— EXERCISE REQUIREMENTS —
Go through the listing below and repeat it exactly, omitting each picture.

========

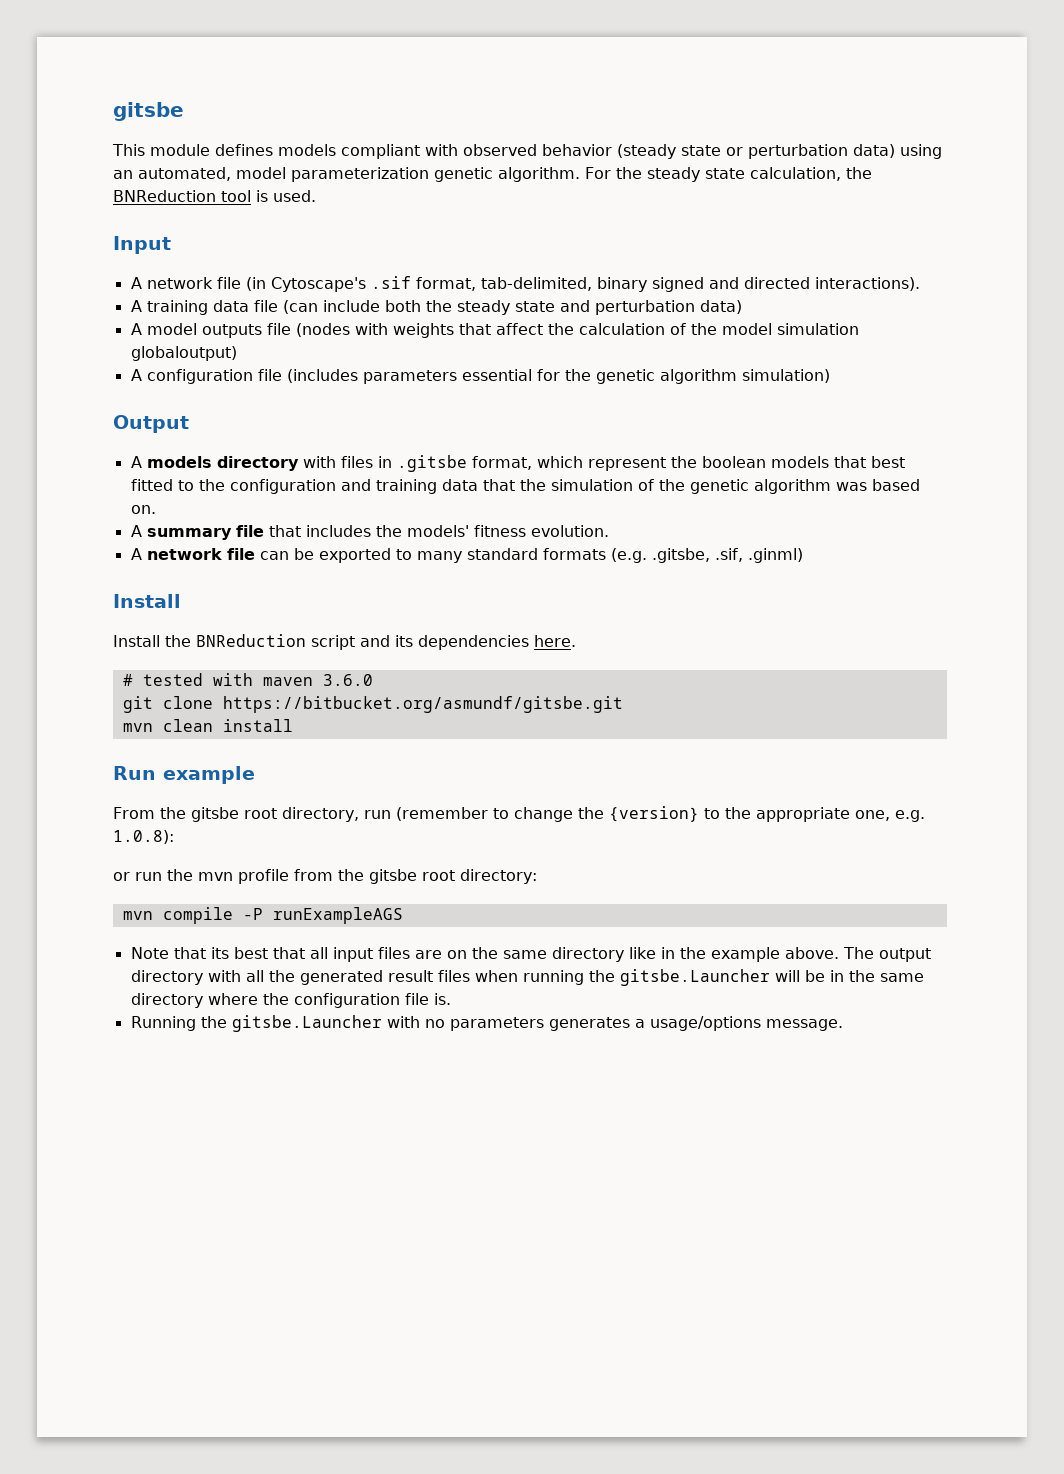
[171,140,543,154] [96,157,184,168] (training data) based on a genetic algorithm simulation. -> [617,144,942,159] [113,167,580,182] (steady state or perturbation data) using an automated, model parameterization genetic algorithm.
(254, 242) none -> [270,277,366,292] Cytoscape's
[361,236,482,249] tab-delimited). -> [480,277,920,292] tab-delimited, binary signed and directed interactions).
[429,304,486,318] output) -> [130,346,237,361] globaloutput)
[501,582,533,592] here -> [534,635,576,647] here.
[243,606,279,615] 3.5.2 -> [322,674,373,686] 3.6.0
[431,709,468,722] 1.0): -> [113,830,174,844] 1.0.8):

========

— OUTPUT BELOW —
[171,140,543,154] [96,157,184,168] (training data) based on a genetic algorithm simulation. -> [617,144,942,159] [113,167,580,182] (steady state or perturbation data) using an automated, model parameterization genetic algorithm.
(254, 242) none -> [270,277,366,292] Cytoscape's
[361,236,482,249] tab-delimited). -> [480,277,920,292] tab-delimited, binary signed and directed interactions).
[429,304,486,318] output) -> [130,346,237,361] globaloutput)
[501,582,533,592] here -> [534,635,576,647] here.
[243,606,279,615] 3.5.2 -> [322,674,373,686] 3.6.0
[431,709,468,722] 1.0): -> [113,830,174,844] 1.0.8):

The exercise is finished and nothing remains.